* [What the exercise asks] Restate word for word the line containing "Determine the depth" and all remaining lines of the entries below.

===

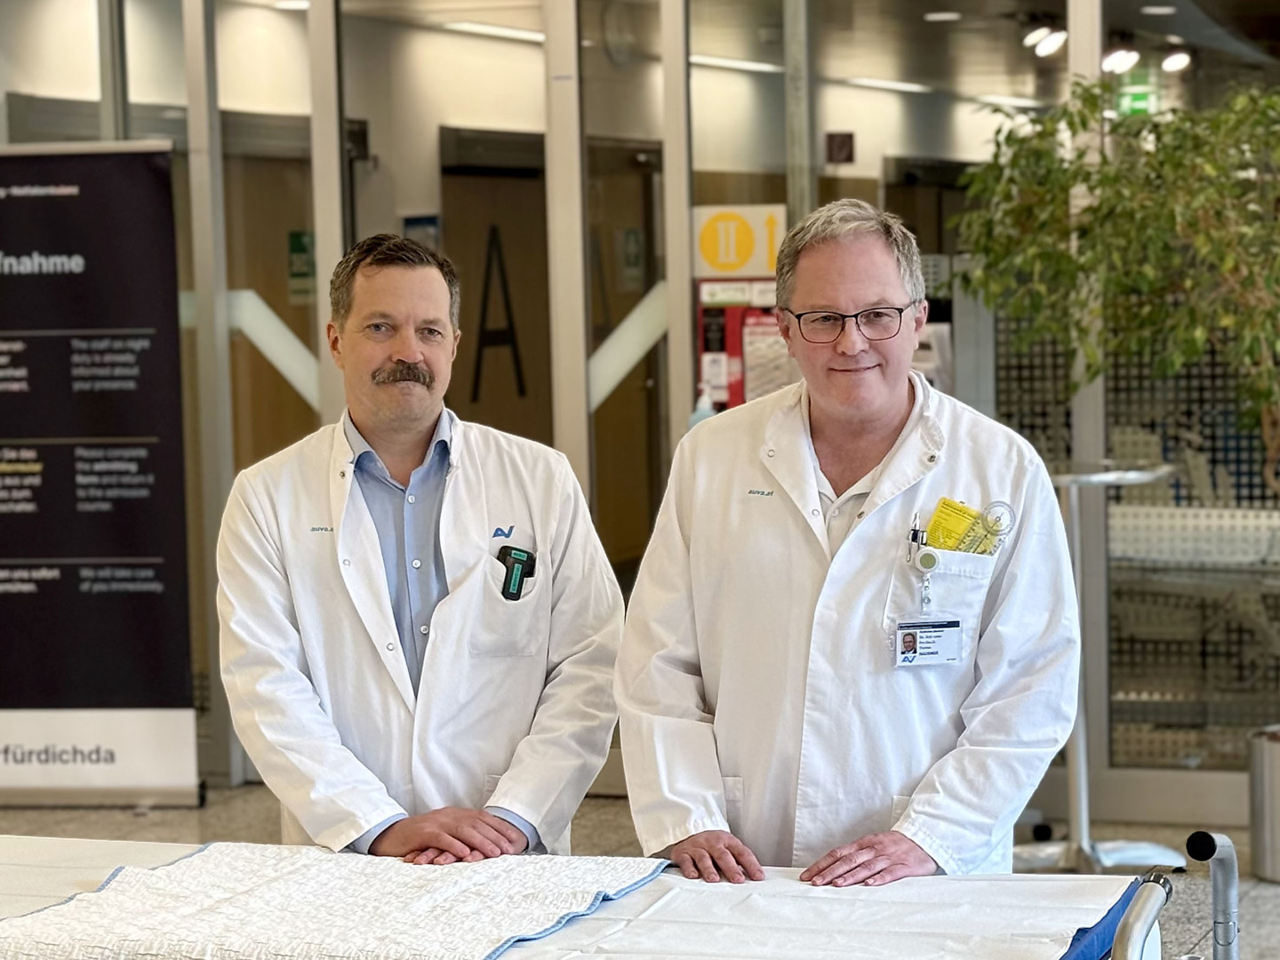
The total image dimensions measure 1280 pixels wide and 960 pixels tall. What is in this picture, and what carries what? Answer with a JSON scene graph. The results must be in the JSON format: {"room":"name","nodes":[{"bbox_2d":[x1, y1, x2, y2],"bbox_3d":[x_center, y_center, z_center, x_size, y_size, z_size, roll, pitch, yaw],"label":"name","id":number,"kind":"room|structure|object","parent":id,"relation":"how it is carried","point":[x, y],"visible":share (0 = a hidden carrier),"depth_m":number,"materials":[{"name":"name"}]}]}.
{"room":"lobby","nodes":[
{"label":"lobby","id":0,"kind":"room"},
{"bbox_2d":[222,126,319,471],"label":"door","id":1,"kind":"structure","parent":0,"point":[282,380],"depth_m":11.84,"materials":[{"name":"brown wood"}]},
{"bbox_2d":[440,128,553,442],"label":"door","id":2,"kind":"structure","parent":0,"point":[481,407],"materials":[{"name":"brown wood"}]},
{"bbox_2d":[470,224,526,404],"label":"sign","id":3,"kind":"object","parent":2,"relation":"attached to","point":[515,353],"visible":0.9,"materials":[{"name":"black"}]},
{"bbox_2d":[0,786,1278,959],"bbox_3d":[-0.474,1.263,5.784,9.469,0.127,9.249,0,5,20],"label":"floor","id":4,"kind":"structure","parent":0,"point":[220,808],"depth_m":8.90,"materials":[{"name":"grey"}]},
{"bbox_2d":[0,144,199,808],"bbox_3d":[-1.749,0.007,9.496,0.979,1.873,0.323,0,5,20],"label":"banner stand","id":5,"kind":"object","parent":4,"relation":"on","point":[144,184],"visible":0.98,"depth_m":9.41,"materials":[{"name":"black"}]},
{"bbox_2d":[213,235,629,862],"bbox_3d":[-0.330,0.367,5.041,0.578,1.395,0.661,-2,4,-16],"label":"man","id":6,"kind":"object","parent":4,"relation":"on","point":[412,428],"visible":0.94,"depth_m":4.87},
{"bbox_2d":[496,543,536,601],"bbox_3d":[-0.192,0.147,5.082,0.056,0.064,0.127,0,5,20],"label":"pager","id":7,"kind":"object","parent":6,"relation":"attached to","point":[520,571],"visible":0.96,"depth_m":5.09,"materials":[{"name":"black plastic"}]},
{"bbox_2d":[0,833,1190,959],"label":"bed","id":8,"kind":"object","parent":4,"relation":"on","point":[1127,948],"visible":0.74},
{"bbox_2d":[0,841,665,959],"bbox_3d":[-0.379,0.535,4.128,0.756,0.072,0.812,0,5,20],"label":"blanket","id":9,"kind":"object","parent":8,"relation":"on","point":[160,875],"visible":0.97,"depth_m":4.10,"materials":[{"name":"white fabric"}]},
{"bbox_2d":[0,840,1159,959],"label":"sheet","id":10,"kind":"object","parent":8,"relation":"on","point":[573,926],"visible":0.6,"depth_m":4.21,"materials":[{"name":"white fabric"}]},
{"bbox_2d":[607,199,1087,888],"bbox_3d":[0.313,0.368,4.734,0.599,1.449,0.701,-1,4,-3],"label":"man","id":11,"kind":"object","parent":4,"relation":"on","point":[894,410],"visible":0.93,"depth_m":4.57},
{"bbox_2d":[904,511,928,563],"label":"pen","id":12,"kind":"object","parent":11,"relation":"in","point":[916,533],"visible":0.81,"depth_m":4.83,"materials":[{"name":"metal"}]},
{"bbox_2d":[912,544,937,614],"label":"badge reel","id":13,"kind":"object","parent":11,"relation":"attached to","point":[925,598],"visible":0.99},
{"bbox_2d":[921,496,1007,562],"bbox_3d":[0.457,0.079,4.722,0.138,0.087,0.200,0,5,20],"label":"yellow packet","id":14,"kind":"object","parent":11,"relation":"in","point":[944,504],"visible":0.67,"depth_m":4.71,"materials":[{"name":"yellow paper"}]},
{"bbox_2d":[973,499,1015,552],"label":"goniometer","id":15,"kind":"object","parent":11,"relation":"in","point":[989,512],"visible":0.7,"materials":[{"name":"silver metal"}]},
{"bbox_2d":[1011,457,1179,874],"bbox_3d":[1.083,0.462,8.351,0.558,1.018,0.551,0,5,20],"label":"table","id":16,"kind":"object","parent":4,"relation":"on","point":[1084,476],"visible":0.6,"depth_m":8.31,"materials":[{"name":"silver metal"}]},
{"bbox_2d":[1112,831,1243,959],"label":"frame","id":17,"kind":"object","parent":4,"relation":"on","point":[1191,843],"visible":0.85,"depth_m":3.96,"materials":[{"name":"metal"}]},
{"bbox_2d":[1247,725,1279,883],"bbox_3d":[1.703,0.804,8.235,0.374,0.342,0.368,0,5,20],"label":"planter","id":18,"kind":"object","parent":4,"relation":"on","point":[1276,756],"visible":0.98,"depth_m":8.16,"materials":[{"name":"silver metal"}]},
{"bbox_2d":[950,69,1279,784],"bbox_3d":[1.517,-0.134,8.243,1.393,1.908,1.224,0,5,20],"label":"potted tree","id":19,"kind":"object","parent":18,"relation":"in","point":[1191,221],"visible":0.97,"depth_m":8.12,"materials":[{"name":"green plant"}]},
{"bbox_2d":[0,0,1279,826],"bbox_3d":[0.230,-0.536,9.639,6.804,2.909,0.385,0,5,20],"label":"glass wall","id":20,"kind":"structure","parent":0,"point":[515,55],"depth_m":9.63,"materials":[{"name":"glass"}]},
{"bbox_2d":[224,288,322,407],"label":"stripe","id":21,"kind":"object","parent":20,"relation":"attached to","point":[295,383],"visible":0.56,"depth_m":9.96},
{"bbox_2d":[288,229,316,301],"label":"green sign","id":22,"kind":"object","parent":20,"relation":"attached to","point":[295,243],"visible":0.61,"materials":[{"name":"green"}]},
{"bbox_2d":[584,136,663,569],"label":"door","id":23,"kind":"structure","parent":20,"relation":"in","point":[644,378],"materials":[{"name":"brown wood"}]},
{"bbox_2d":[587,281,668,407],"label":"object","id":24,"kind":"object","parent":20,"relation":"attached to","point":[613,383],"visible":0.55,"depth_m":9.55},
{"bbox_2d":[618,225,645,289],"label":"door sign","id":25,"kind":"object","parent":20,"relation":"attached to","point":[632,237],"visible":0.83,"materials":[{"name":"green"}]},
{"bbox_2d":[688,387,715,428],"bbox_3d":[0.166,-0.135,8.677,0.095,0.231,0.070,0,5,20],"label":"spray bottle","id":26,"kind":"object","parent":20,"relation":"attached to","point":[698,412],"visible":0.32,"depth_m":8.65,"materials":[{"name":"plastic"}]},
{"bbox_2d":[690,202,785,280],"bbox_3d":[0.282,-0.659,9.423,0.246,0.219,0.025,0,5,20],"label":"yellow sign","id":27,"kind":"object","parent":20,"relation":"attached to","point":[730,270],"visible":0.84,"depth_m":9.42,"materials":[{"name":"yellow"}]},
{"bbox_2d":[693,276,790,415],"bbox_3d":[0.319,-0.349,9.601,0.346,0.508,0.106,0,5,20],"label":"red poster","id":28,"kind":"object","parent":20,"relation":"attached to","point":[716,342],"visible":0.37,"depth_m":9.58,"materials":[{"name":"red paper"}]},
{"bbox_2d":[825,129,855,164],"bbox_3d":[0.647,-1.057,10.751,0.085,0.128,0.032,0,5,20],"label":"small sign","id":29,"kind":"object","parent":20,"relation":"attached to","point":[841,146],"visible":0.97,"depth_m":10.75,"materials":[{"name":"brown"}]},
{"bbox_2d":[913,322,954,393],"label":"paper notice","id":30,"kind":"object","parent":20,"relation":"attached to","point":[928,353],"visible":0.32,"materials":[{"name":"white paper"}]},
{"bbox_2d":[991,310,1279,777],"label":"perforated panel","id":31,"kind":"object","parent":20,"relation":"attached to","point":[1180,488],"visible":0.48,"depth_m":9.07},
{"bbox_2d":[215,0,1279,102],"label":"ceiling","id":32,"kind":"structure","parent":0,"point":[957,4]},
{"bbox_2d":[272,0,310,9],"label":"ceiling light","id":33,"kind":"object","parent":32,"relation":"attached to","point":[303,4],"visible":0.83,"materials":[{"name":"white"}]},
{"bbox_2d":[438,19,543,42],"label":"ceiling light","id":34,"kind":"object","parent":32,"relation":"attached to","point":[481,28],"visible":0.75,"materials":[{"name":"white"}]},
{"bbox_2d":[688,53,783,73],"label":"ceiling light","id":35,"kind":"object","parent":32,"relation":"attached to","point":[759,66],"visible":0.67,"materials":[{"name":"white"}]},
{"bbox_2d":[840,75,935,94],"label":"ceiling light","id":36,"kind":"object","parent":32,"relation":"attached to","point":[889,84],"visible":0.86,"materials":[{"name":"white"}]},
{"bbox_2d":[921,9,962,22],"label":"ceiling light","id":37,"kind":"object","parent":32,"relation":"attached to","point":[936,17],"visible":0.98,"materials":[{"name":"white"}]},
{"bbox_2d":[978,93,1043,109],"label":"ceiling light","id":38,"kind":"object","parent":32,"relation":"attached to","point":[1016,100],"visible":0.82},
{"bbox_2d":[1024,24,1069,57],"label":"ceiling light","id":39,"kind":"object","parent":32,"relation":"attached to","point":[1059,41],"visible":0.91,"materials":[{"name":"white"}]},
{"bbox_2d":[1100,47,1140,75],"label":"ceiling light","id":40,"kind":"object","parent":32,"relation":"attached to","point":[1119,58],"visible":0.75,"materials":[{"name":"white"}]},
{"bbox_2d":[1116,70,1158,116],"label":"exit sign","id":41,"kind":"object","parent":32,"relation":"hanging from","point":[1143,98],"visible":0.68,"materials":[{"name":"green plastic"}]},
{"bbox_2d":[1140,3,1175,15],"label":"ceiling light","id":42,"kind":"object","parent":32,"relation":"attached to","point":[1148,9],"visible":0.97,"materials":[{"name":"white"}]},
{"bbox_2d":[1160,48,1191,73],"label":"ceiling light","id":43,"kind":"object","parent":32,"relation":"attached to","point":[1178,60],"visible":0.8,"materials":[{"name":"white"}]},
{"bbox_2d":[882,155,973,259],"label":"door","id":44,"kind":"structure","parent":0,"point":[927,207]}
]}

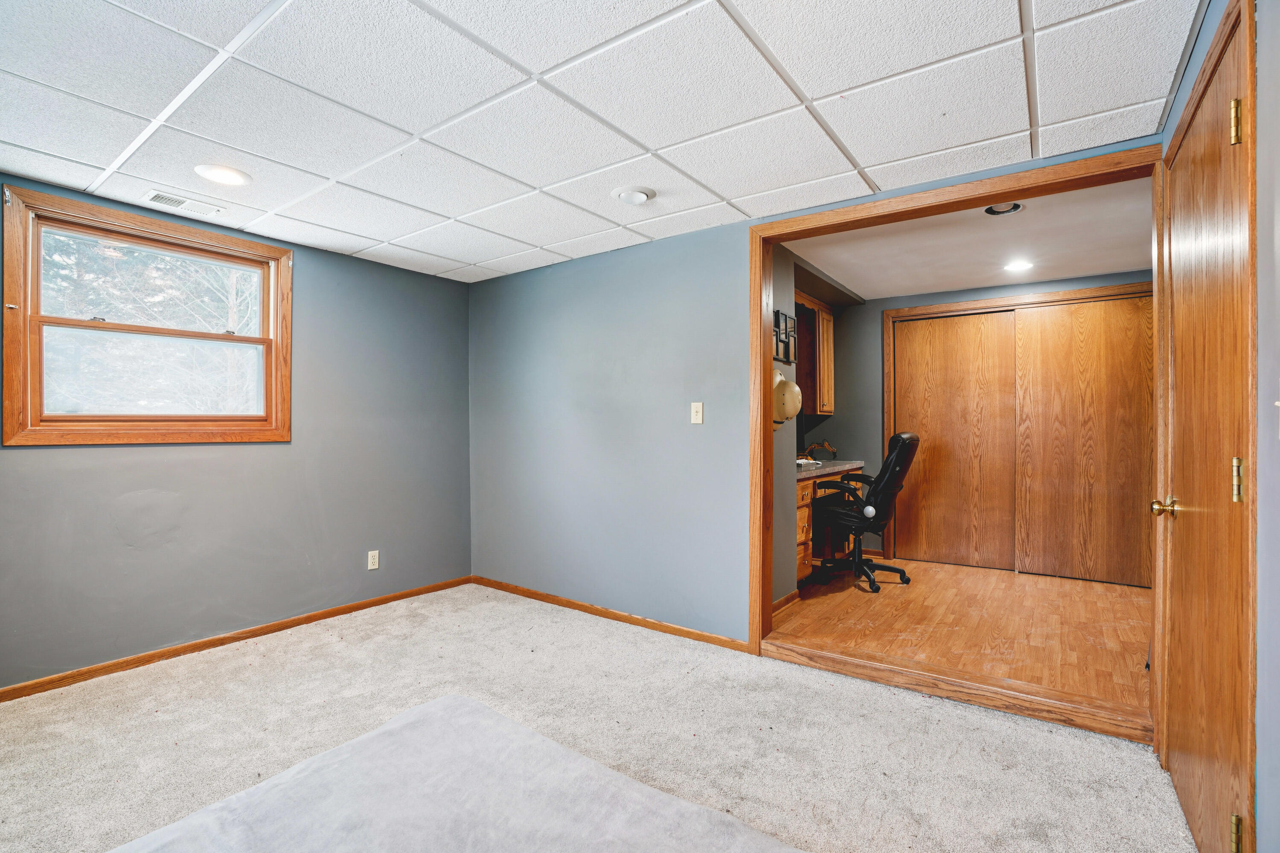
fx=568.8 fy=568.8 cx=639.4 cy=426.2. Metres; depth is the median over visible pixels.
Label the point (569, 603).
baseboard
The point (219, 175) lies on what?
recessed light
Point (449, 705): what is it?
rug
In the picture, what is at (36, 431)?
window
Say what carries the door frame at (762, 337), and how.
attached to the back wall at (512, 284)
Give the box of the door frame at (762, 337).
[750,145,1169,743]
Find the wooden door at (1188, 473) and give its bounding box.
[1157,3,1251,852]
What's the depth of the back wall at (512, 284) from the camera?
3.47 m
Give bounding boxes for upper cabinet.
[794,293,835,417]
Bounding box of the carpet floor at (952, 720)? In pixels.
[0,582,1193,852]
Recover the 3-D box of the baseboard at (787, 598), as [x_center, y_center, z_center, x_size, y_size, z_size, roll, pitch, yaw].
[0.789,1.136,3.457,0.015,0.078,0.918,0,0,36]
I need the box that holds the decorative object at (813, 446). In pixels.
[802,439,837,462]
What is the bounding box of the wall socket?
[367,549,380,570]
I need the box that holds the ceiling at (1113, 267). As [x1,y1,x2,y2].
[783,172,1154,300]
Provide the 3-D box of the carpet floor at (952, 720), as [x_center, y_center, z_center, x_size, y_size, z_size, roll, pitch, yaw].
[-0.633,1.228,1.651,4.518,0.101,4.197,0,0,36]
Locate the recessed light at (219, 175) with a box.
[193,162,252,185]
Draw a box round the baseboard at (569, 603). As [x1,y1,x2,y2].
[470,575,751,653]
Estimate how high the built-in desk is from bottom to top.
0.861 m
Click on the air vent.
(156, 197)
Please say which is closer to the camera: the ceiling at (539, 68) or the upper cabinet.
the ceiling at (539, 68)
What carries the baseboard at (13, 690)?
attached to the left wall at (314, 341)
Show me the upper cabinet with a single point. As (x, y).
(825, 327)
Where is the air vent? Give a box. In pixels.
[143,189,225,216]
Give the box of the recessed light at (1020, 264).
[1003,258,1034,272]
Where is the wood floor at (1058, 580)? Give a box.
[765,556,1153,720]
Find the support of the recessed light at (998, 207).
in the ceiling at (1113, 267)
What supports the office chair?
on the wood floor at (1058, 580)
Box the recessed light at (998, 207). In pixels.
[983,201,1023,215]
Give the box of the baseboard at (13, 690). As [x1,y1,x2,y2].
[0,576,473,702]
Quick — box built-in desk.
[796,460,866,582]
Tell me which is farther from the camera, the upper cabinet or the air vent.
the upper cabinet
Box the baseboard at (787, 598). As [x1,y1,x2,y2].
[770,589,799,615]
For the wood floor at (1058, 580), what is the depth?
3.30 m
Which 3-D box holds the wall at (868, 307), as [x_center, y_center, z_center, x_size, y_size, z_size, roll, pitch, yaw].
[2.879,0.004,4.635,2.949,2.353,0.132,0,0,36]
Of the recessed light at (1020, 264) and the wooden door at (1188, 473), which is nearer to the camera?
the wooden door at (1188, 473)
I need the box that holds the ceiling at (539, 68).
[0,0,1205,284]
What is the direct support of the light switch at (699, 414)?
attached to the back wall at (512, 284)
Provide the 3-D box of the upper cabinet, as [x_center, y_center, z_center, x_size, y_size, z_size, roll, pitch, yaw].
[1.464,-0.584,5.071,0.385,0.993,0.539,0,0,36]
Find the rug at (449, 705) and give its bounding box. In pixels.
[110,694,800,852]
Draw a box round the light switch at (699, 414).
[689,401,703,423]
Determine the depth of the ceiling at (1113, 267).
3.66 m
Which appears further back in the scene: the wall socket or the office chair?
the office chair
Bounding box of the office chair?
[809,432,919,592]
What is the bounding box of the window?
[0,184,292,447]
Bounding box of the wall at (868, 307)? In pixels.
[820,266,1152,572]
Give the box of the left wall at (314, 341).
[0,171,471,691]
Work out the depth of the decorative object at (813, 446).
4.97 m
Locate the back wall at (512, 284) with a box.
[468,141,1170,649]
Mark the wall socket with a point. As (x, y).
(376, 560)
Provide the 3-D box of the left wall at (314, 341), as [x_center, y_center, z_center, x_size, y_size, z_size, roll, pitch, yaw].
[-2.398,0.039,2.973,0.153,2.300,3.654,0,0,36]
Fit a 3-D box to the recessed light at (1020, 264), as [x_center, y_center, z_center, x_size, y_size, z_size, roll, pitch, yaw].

===

* [Solution]
Determine the depth of the ceiling at (1113, 267).
3.66 m
Which appears further back in the scene: the wall socket or the office chair?
the office chair
Bounding box of the office chair?
[809,432,919,592]
What is the bounding box of the window?
[0,184,292,447]
Bounding box of the wall at (868, 307)? In pixels.
[820,266,1152,572]
Give the box of the left wall at (314, 341).
[0,171,471,691]
Work out the depth of the decorative object at (813, 446).
4.97 m
Locate the back wall at (512, 284) with a box.
[468,141,1170,649]
Mark the wall socket with a point. As (x, y).
(376, 560)
Provide the 3-D box of the left wall at (314, 341), as [x_center, y_center, z_center, x_size, y_size, z_size, roll, pitch, yaw].
[-2.398,0.039,2.973,0.153,2.300,3.654,0,0,36]
Fit a 3-D box to the recessed light at (1020, 264), as [x_center, y_center, z_center, x_size, y_size, z_size, roll, pitch, yaw].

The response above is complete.